Our 2017 Fiscal risks report noted the historical and international evidence that financial crises have been a major source of risk to the public finances. Since the crisis of the late 2000s, the UK Government has reformed its regulation of the financial system. In this box we outlined key elements of those reforms, which aim to ensure that should a bank fail it can be managed in a way that protects the wider economy and financial system.
Since the financial crisis, the UK has reformed its regulation of the financial system. One aspect has been the creation of the Financial Policy Committee (FPC). This has primary responsibility for identifying, monitoring and mitigating risks to financial stability, with the aim of ensuring that regulators take a holistic approach to safeguarding financial stability. UK banks have continued to build up capital resources since the financial crisis, more than doubling their risk-weighted capital ratios. At an aggregate level, these are now in line with the levels judged appropriate by the FPC for the UK banking system to withstand potential losses.
The Bank of England also conducts annual stress tests of the banking system to ensure that banks can withstand periods of severe stress. In 2016, the FPC judged that “the banking system is in aggregate capitalised to support the real economy in a severe, broad and synchronised stress scenario”.a This scenario included a severe, synchronised UK and global recession with associated shocks to financial market prices and an independent stress of misconduct costs. This year will be the first that the Bank also runs an ‘exploratory’ scenario to complement the annual cyclical scenario. The aim of the biennial exploratory scenario will be to probe the resilience of the system to risks that may not be neatly linked to the financial cycle.

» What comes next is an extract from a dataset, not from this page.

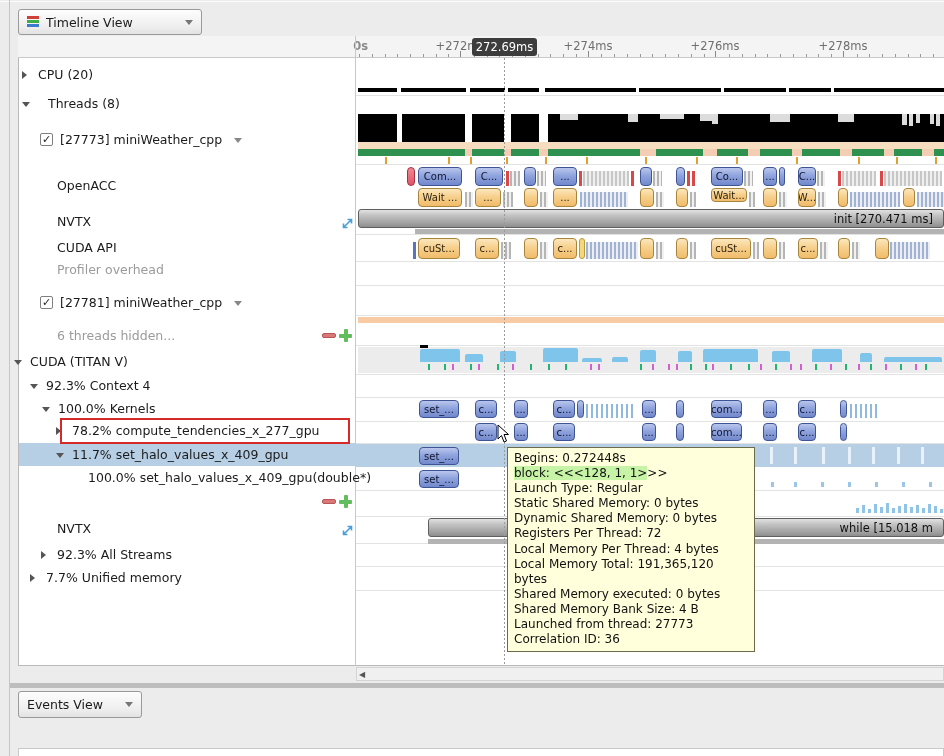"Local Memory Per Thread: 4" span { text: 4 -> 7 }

The UK has carried out reforms aiming to ensure that, in the event that a bank does fail, it can be managed in a way that protects the wider economy and financial sector. Resolution is the process by which the authorities can intervene to manage the failure of a firm in a manner other than allowing it to fall into a disorderly insolvency. In particular, the UK has:
- Implemented a comprehensive bank resolution regime: The UK’s ‘special resolution regime’ provides the authorities with tools to manage the failure of financial sector firms. This includes powers for the Bank of England to ‘bail-in’ shareholders and creditors of failed banks. The bail-in tool can be used to absorb the losses of a failed firm and to recapitalise the firm using the firm’s own resources. In recent years, UK banks have issued substantial amounts of loss-absorbing debt instruments suitable for this purpose.

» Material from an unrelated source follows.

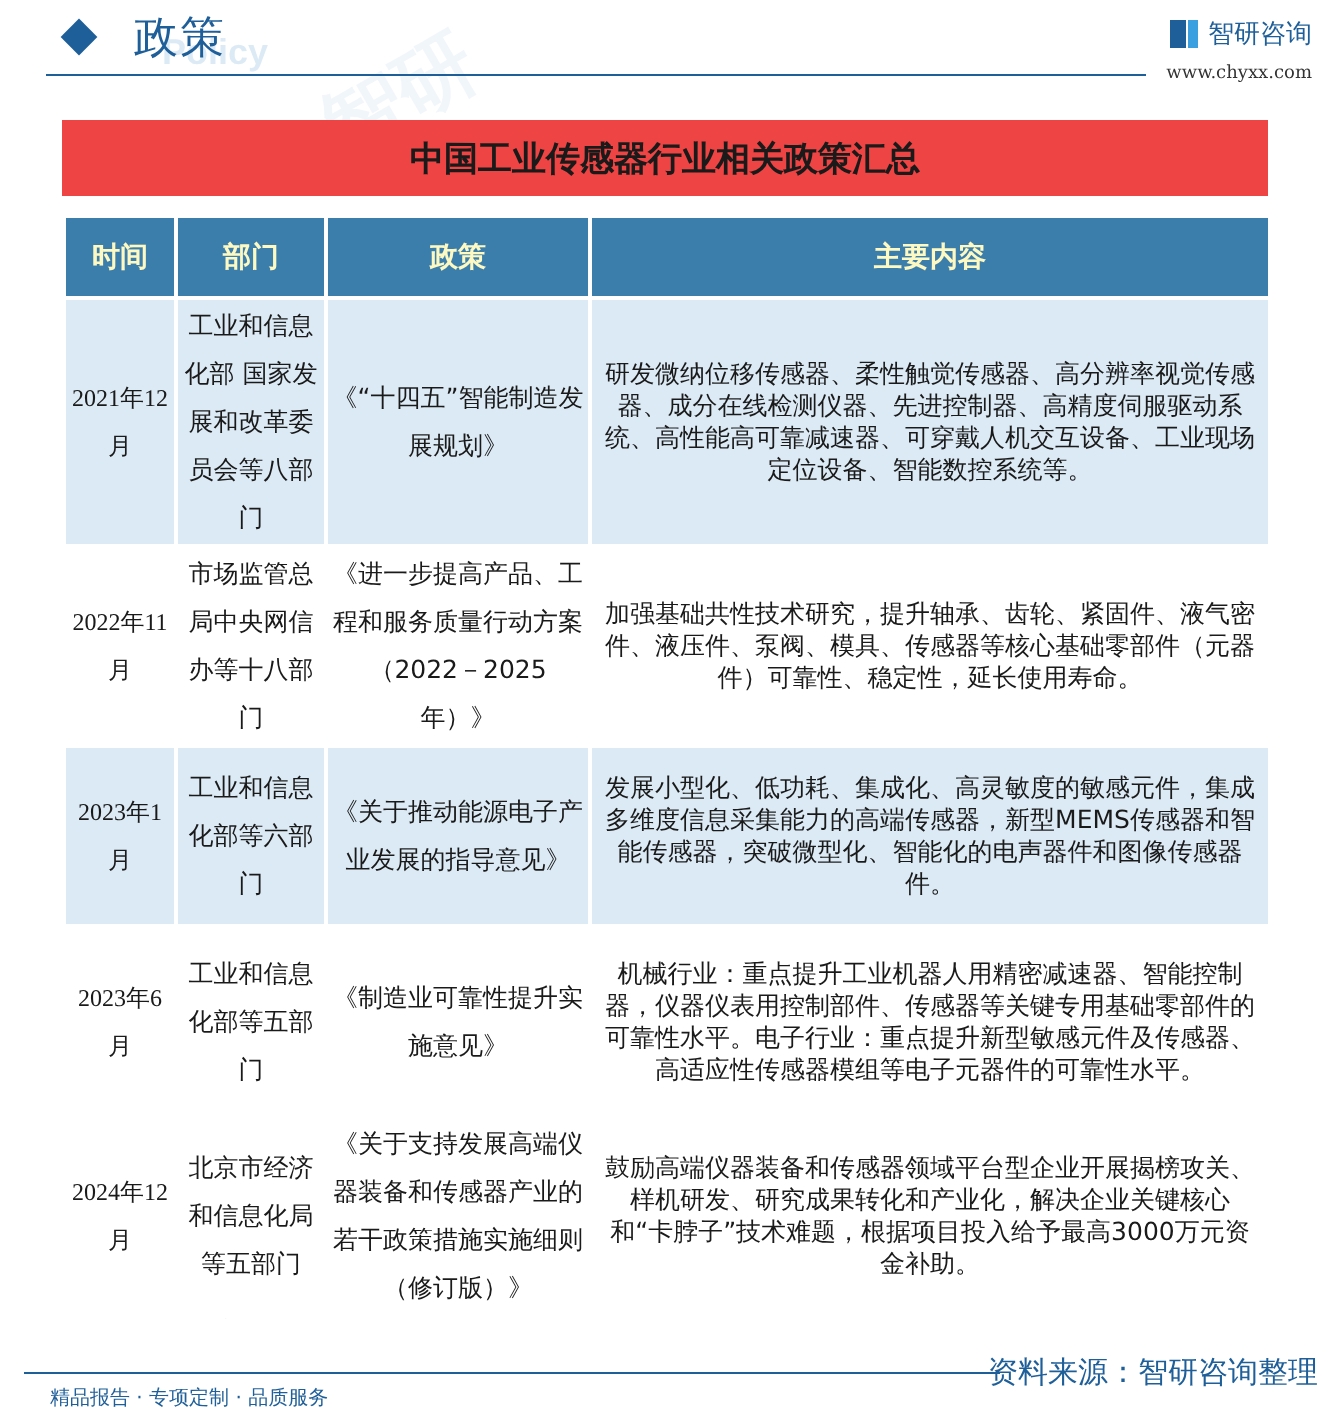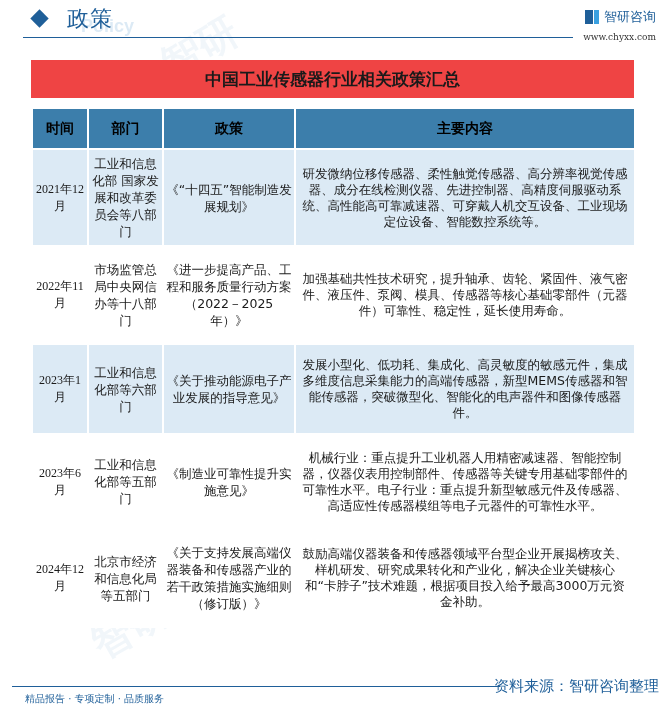"时间" table.policy th { color: #000000 -> #fef9c3 }
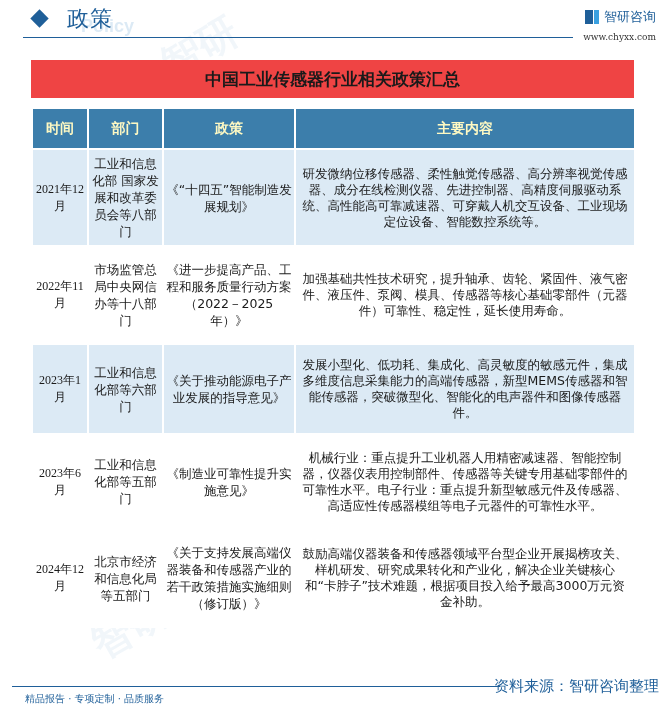"工业和信息化部 国家发展和改革委员会等八部门" table.policy td { line-height: 17px -> 24px }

- Passed the Financial Services (Banking Reform) Act 2013: this requires the largest UK banks to separate core retail banking services from their investment banking activities by 2019 (known as ring-fencing). These reforms enable the resolution authority to resolve retail and investment banking activities separately if required, ensuring that core retail banking services can be treated separately from the large balance sheets that support investment banking activities.